Avrămești (Szentábrahám, Hungarian pronunciation: , meaning "St. Abraham") is a commune in Harghita County, Romania. It lies in the Székely Land, an ethno-cultural region in eastern Transylvania. The commune is composed of eight villages: Andreeni (Magyarandrásfalva), Avrămești, Cechești (Csekefalva), Firtănuș (Firtosmartonos), Goagiu (Gagy), Medișoru Mic (Kismedesér), Laz-Firtănuș (Firtosmartonosi Láz), and Laz-Șoimuș (Solymosi Láz).

== History ==
Before the 1876 administrative reform of Transylvania, the village formed part of the Székely seat of Udvarhelyszék, then becoming, until 1918, a part of Udvarhely County in the Kingdom of Hungary.
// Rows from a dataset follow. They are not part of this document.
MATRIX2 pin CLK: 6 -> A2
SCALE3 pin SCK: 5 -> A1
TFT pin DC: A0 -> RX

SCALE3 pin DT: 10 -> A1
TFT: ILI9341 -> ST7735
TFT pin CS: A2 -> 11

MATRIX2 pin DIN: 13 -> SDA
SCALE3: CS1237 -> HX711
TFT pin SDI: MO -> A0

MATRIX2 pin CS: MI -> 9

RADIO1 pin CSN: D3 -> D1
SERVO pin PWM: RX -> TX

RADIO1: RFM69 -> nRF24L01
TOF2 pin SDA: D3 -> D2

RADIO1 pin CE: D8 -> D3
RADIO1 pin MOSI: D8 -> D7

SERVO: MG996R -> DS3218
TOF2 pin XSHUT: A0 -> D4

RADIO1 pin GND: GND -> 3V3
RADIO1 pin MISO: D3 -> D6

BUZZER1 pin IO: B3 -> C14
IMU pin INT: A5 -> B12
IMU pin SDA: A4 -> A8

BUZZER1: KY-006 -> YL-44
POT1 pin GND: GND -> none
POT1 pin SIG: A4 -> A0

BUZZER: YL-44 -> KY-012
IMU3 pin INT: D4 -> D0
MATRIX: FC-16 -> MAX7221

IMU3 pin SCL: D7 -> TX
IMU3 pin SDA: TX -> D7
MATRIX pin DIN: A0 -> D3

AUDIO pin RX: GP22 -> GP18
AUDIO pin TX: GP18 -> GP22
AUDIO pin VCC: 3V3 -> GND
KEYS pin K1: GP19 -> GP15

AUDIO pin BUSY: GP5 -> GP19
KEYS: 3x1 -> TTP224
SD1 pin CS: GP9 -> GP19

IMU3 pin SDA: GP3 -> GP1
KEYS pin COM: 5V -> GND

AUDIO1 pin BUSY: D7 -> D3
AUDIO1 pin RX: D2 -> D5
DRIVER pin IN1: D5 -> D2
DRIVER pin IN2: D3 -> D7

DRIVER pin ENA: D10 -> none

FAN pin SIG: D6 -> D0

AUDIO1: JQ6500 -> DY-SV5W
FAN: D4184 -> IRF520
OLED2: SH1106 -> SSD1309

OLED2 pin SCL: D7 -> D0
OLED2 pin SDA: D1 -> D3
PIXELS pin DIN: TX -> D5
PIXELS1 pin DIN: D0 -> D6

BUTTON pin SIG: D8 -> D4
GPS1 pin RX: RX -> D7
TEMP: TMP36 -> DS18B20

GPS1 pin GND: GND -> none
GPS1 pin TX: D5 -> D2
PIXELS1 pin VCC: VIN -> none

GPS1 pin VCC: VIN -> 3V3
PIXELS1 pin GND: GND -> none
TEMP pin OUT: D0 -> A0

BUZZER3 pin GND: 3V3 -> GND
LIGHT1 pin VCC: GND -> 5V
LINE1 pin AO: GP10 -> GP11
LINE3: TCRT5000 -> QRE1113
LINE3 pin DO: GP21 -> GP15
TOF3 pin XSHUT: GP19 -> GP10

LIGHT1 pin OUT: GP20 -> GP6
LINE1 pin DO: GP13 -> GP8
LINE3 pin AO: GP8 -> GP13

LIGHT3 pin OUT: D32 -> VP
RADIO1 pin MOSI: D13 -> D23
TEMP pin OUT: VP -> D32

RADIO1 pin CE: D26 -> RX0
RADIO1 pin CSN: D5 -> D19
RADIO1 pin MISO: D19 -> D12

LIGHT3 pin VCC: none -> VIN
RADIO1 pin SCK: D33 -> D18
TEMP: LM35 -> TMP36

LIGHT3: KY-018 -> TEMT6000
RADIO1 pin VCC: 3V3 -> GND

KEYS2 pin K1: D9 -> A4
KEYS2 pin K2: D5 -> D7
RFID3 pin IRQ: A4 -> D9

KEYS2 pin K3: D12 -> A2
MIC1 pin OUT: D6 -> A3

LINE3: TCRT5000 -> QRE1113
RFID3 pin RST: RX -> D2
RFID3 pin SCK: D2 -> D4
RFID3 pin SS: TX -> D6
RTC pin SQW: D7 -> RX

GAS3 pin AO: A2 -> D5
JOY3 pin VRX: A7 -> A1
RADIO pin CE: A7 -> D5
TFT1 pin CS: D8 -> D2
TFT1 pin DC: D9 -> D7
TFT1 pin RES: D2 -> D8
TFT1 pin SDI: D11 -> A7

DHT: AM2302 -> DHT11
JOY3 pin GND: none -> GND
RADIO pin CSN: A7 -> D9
In the aftermath of World War I, the Union of Transylvania with Romania was declared in December 1918. At the start of the Hungarian–Romanian War of 1918–1919, the town passed under Romanian administration. After the Treaty of Trianon of 1920, it became part of the Kingdom of Romania. During the interwar period, the town fell within plasa Cristur in Odorhei County. In 1940, the Second Vienna Award granted Northern Transylvania to Hungary and the locality was held by Hungary until 1944. After Soviet occupation, the Romanian administration returned and the town became officially part of Romania in March 1945. Between 1952 and 1960, Avrămești fell within the Magyar Autonomous Region, between 1960 and 1968 the Mureș-Magyar Autonomous Region. In 1968, the region was abolished, and since then, the commune has been part of Harghita County.

==Demographics==

At the 2011 census, the commune had a population of 2,465; out of them, 2,105 (85.4%) were Hungarians, 278 (11.3%) were Roma, and 17 (0.7%) were Romanians. 65% of the commune population were Unitarian, 17% Reformed, 6% Roman Catholic, and 1% Orthodox. At the 2021 census, Avrămești had a population of 2,324, of which 87.01% were Hungarians and 3.44% Roma.